Images with keypoint coordinates

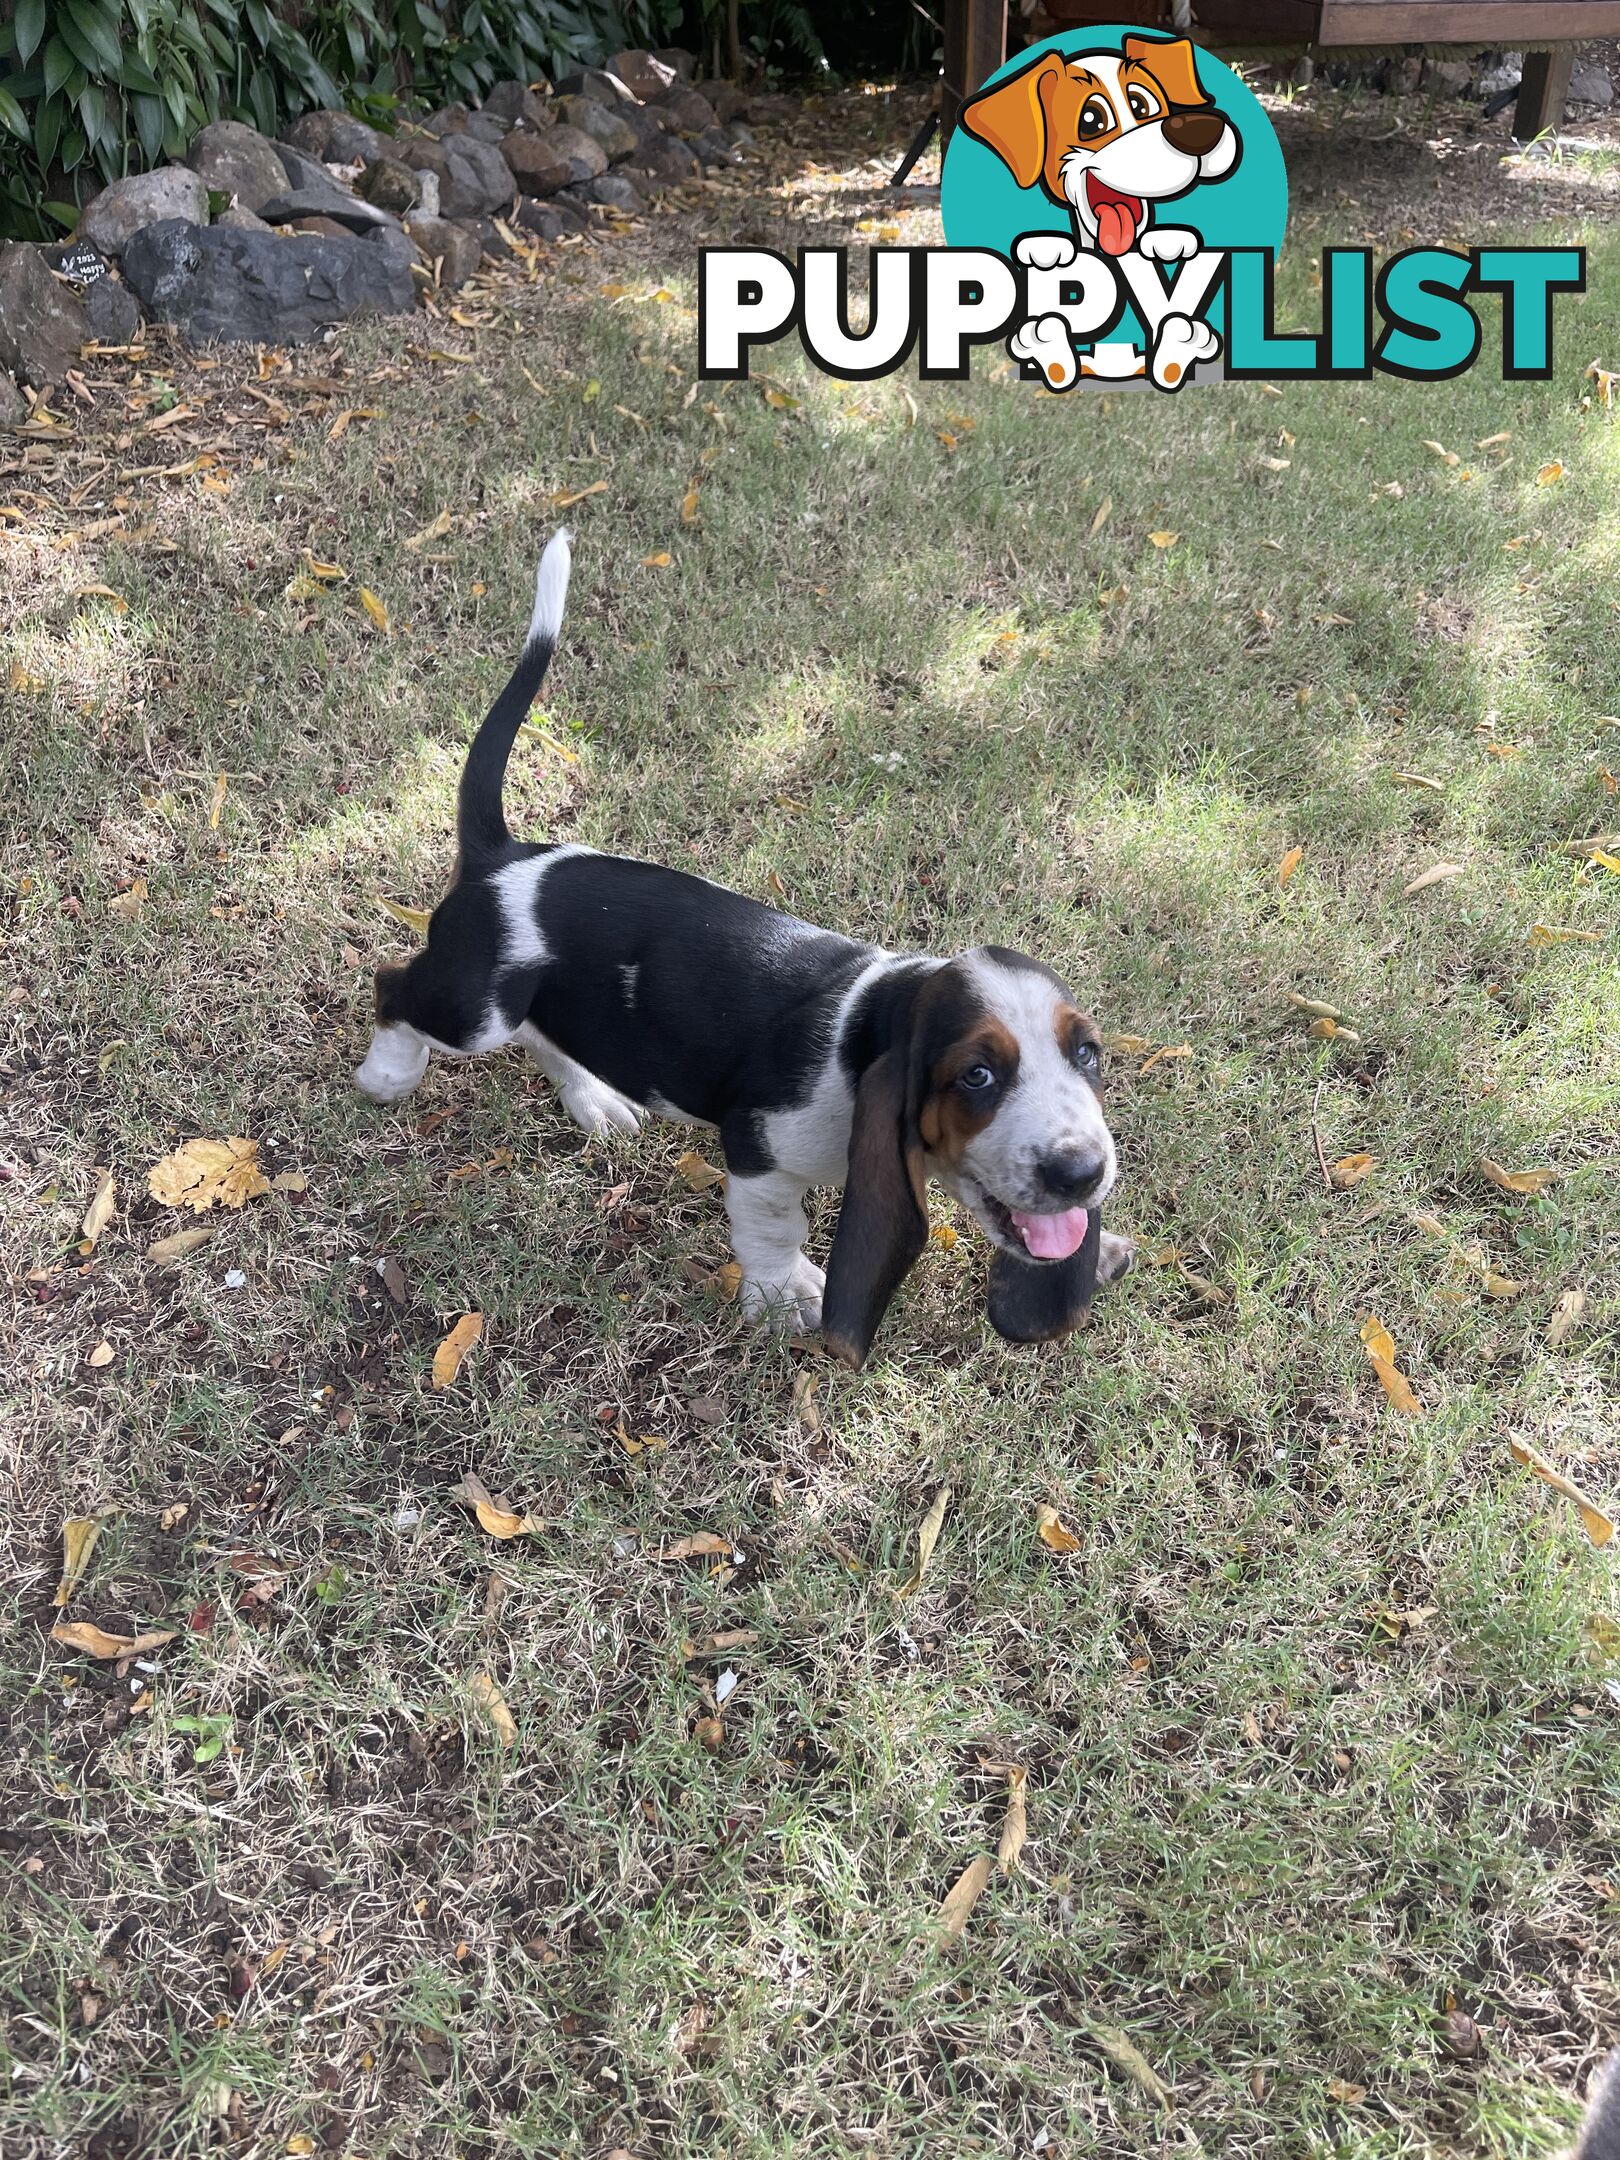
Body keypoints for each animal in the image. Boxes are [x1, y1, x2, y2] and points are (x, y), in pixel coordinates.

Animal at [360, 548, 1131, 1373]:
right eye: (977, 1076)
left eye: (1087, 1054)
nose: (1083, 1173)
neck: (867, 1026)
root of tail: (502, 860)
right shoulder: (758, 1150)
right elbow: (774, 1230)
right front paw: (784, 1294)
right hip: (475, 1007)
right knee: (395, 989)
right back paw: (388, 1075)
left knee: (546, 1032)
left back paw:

• **ABOUT THIS EXERCISE**:
Without the pictures, retype each line of the records above exactly.

• **ANSWER FOR THIS EXERCISE**:
Body keypoints for each animal in the image. Boxes are [x1, y1, x2, y2] and points are (x, y), in pixel coordinates.

Animal at [360, 548, 1131, 1373]:
right eye: (977, 1076)
left eye: (1087, 1054)
nose: (1083, 1173)
neck: (867, 1026)
root of tail: (502, 860)
right shoulder: (758, 1150)
right elbow: (774, 1230)
right front paw: (784, 1294)
right hip: (475, 1007)
right knee: (395, 989)
right back paw: (388, 1075)
left knee: (546, 1032)
left back paw:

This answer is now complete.